Genome Biology and Evolution. Roč. 5, č. 3 (2013), s. 468-483. ISSN 1759-6653. E-ISSN 1759-6653
R&D Projects: GA ČR(CZ) GA521/09/1912
Grant - others:GA ČR(CZ) GAP506/10/0705; GA MŠk(CZ) ED1.1.00/02.0068
Program: GA; ED
Institutional research plan: CEZ:AV0Z50040702; CEZ:AV0Z60660521
Institutional support: RVO:68081707 ; RVO:60077344 ; RVO:61388971 ; RVO:68378050
Keywords : MOLECULAR PHYLOGENY * SEQUENCE DATA * GENOME
Subject RIV: BO - Biophysics; EE - Microbiology, Virology (MBU-M); EB - Genetics ; Molecular Biology (UMG-J)
Impact factor: 4.532, year: 2013
Telomeres, ubiquitous and essential structures of eukaryotic chromosomes, are known to come in a variety of forms, but knowledge about their actual diversity and evolution across the whole phylogenetic breadth of the eukaryotic life remains fragmentary. To fill this gap, we employed a complex experimental approach to probe telomeric minisatellites in various phylogenetically diverse groups of algae.
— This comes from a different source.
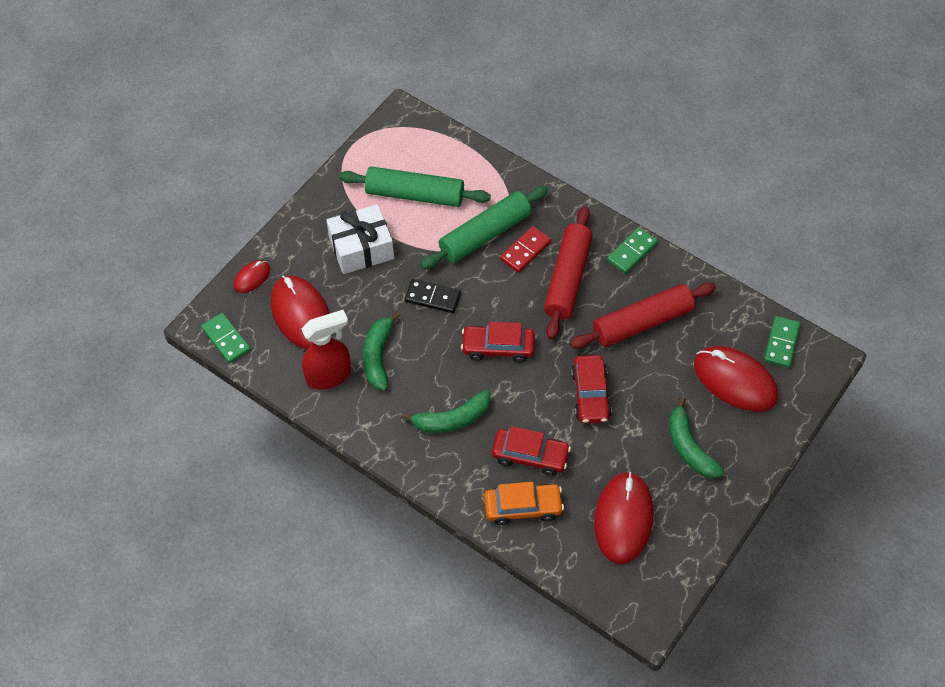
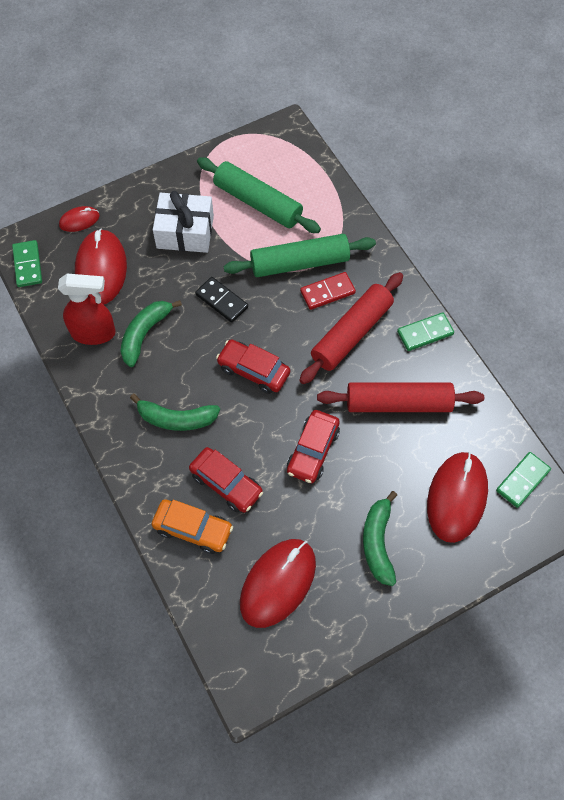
camera: 25 degrees right, 5 degrees up
red mouse [694,346,778,412] -> red mouse turned 45 degrees clockwise [427,452,488,543]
Our most remarkable results include the following findings: 1) algae of the streptophyte class Klebsormidiophyceae possess the Chlamydomonas-type telomeric repeat (TTTTAGGG) or, in at least one species, a novel TTTTAGG repeat, indicating an evolutionary transition from the Arabidopsis-type repeat (TTTAGGG) ancestral for Chloroplastida; 2) the Arabidopsis-type repeat is also present in telomeres of Xanthophyceae, in contrast to the presence of the human-type repeat (TTAGGG) in other ochrophytes studied, and of the photosynthetic alveolate Chromera velia, consistent with its phylogenetic position close to apicomplexans and dinoflagellates; 3) glaucophytes and haptophytes exhibit the human-type repeat in their telomeres; and 4) ulvophytes and rhodophytes have unusual telomere structures recalcitrant to standard analysis.